Suppose we have the input that looks like the sequence of simple English statements, each on a separate line, like these:
Alice checks
Bob bets 100
Charlie raises 100
Alice folds
Let's try parsing it with this grammar:
actions: action* EOF;
action: player=name (check | call | raise | fold) NEWLINE;
check: 'checks';
call: 'calls' amount;
raise: 'raises' amount;
fold: 'folds';
name: /* The subject of this question */;
amount: '$'? INT;
INT: ('0'..'9')+;
NEWLINE: '\r'? '\n';
The number of different verbs is fixed, but what's interesting is that name that we are trying to match could have spaces in it - and verbs could potentially be parts of it, too! So the following input is valid:
Guy who always bets 100 checks
Guy who always checks bets 100
Guy who always calls folds
Guy who always folds raises 100
Guy who always checks and then raises bets by others calls $100
So the question is: how do we define name
so it is greedy just enough to eat spaces and words that we are usually treating as verbs, but is not super-greedy so that the verbs could still be matched by action
rule?
My first attempt at solving this task was looking like this:
name: WORD (S WORD)*;
WORD: ('a'..'z'|'A'..'Z'|'0'..'9')+; // Yes, 1234 is a WORD, too...

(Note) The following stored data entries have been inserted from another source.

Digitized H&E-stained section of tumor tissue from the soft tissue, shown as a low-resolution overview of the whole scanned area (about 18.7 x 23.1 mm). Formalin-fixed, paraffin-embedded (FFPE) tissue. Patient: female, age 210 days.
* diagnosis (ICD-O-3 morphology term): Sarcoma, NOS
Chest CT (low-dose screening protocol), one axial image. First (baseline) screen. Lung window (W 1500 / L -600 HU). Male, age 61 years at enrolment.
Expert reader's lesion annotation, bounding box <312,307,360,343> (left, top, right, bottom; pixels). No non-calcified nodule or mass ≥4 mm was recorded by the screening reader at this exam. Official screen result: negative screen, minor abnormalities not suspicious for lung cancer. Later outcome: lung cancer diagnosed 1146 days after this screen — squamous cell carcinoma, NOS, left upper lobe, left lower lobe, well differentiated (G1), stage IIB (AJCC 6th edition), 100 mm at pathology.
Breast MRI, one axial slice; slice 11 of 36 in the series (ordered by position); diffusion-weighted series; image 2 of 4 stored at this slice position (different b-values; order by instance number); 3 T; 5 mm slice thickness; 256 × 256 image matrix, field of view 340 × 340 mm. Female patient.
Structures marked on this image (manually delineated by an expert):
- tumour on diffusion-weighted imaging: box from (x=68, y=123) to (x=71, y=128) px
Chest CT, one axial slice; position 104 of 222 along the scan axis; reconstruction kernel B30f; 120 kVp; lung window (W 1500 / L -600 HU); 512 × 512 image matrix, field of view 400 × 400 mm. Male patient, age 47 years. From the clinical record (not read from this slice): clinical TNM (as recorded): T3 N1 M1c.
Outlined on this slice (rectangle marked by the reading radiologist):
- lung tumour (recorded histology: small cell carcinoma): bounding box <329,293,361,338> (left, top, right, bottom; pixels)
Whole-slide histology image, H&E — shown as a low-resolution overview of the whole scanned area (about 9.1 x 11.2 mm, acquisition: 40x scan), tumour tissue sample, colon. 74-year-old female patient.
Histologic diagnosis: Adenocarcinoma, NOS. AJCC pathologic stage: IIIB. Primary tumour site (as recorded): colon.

S: ' '; // We have to keep spaces in names
Unfortunately, this will not match 'Guy who always bets', since bets
is not a WORD
, but a different token, defined by a literal in bets
rule. I wanted to get around that by creating a rule like keyword[String word]
, and making other rules match, say, keyword["bets"]
instead of a literal, but that's where I got stuck. (I guess I could just list all my verbs as valid alternates to be a part of a name
, but it just feels wrong.)
Here is what more: all the name
s are declared before they are used, so I can read them before I start parsing action
s. And they can't be longer than MAX_NAME_LENGTH chars long. Can it be of any help here?
Maybe I'm doing it wrong, anyway. ANTLR gurus, can I hear from you?